A mere 3 weeks later we have Superintendent Neil Sherrington, deputy commander for Portsmouth police telling the Press Association that his officers acted 'reasonably' in stopping and questioning a man under the 2000 Terrorism Act who had photographed their police car. Sherrington said they had been suspicious as to why the photograph of the vehicle had been taken. Being illegally parked in a bus lane at a bus stop might have been an obvious clue. How the photo could pose the 'security risk' claimed by officers is not explained, but no doubt if Sherrington told us, he would have to kill us.
On this occasion, the non-terrorist with the seditious optical equipment was questioned, but apparently not searched. David Gates, a 42 year old accounts manager had his details checked and not being on any CIA special rendition manifests, was told a record would be kept for a year then allowed to remain at liberty.
You don't have to be Sherlock Holmes to figure out that the likely real explanation of this nonsense is that Gates grumpily thought as any UK citizen would : 'bloody cheek, I'd get ticketed, fined, and clamped within 3.5seconds for parking there, I'll take a photograph of these blimmin' hypocrites', and the officers thought 'now we're going to teach you a lesson for taking the michael sonny'. The photographer had caught the police breaking the law, so had to be punished.
In a saner world the officers would simply have explained their parking as a necessity on an emergency call, as claimed by Sherington.

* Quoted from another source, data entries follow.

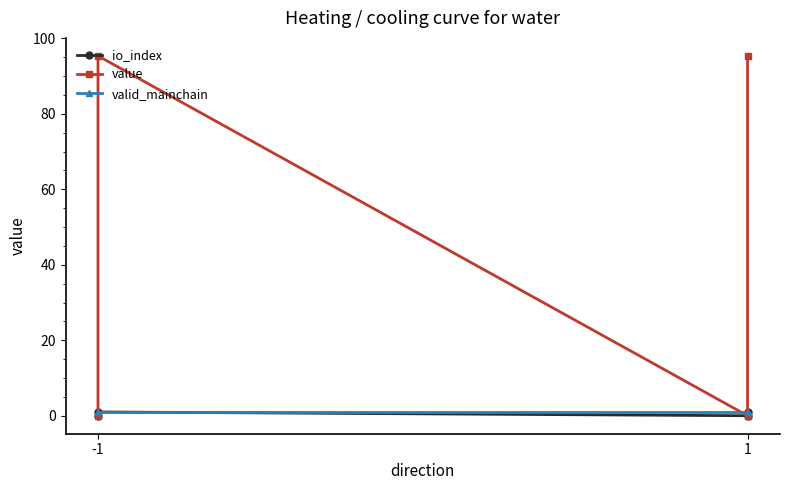

What is the sum of all value values?

190.7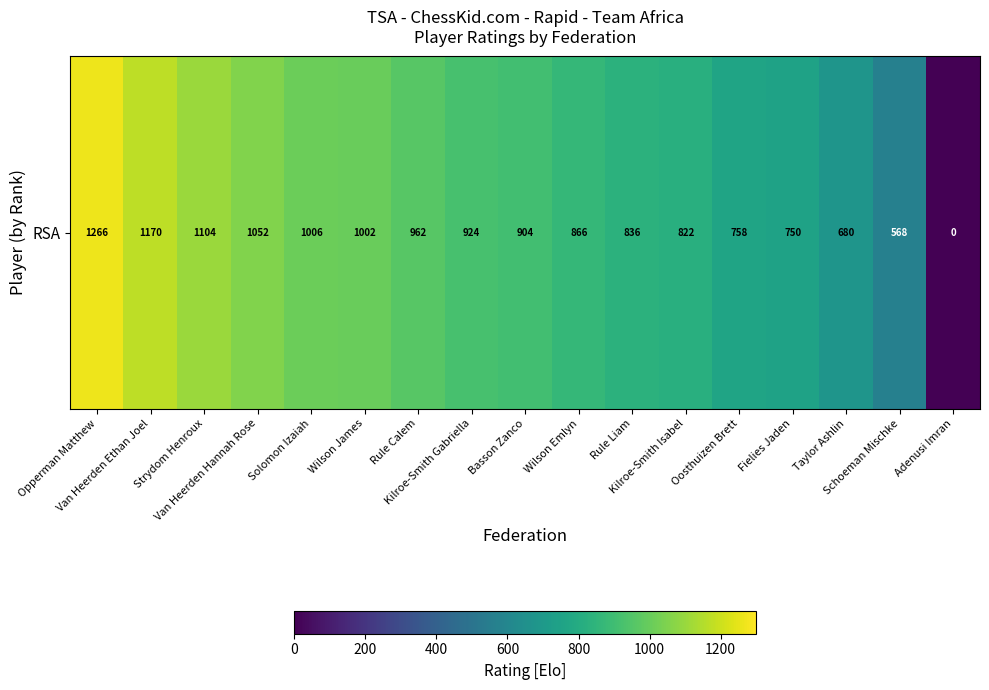

What is the change in value from Van Heerden Hannah Rose to Rule Calem?

-90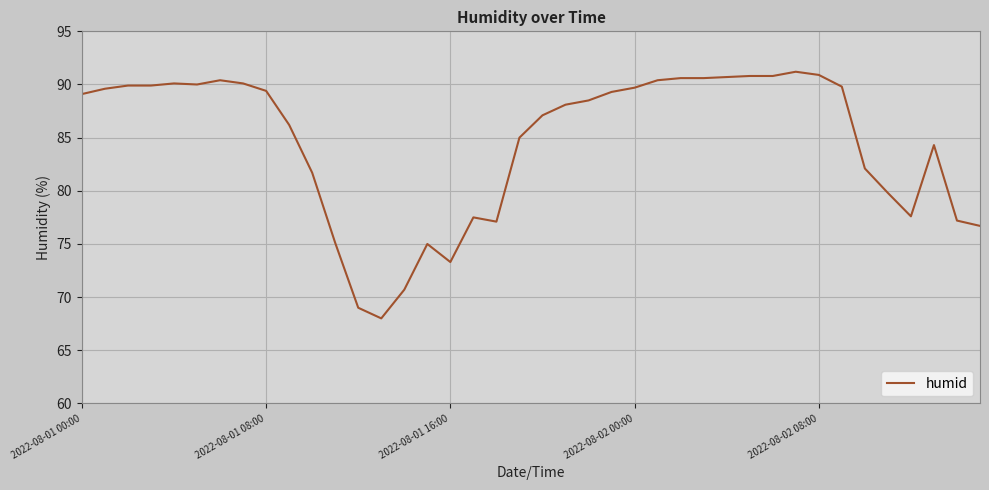

What is the smallest value displayed?

68.0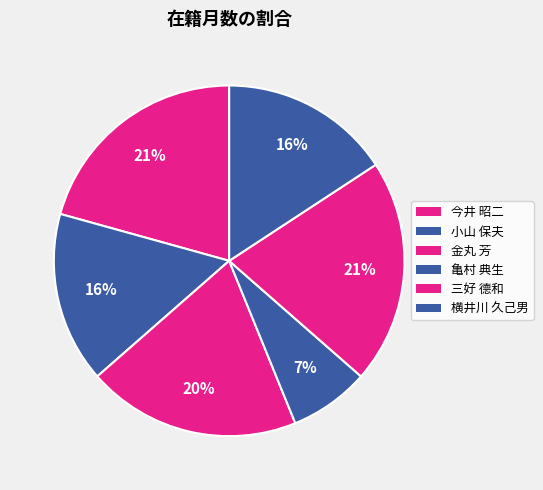

How many segments does this pie chart have?

6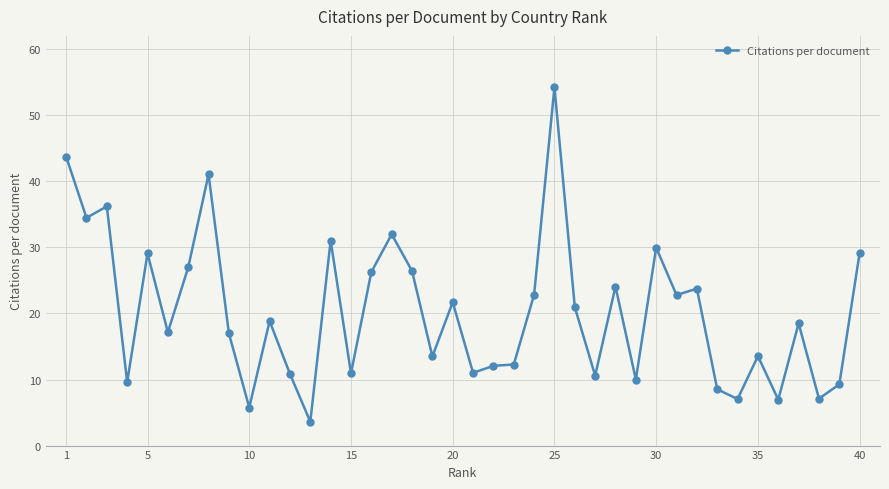

How many categories are shown in the chart?

40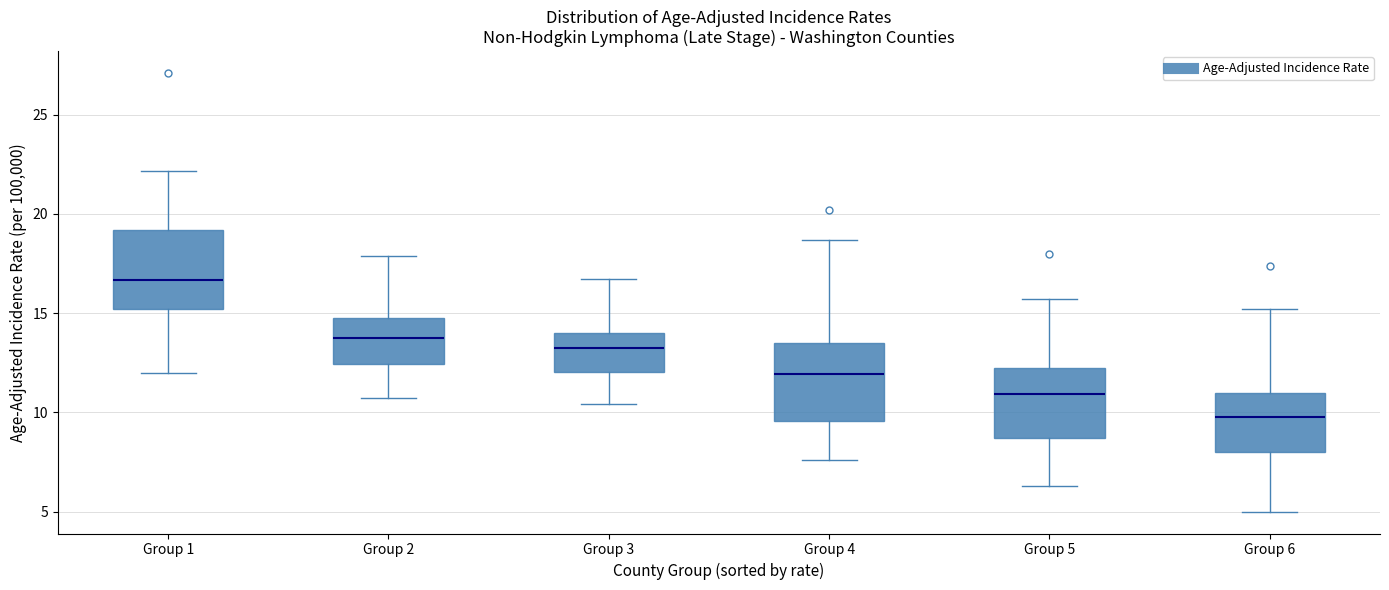

Reading left to right, read every box against the y-axis: the position of its median line, the range the box covers, and the ends of its whiskers. The values are not printed on the chart, so give them approximately, as read against the axis.

Group 1: median 16.5, box 15.0 to 19.0, whiskers 12.0 to 22.0
Group 2: median 14.0, box 12.5 to 15.0, whiskers 10.5 to 18.0
Group 3: median 13.5, box 12.0 to 14.0, whiskers 10.5 to 16.5
Group 4: median 12.0, box 9.5 to 13.5, whiskers 7.5 to 18.5
Group 5: median 11.0, box 8.5 to 12.0, whiskers 6.5 to 15.5
Group 6: median 10.0, box 8.0 to 11.0, whiskers 5.0 to 15.0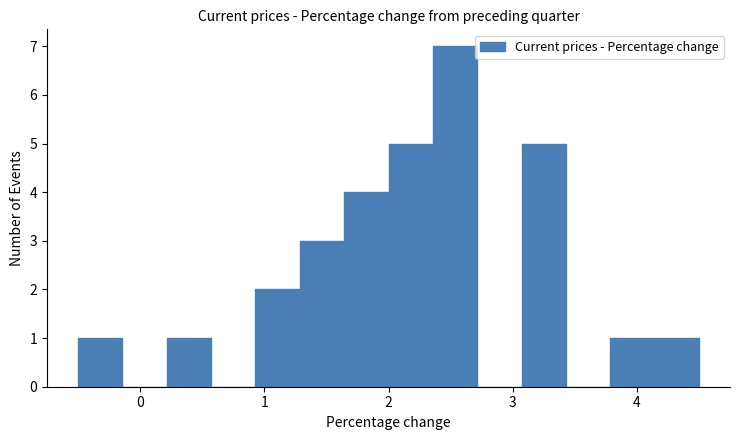

Read against the x-axis, roughly where is the centre of the tallest bar?

2.5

Why this didn't happen probably cannot be disclosed for reasons of operational security, or blatant cover-up as it used to be known. Worse : the senior officer called to account chose to robustly defend this petty vindictiveness rather than apologise to Gates and chastise his men. Well if it works for the Met, why not for Portsmouth?
Had this occurred after the 2008 Act passes, Gates would likely have left without his flash card too.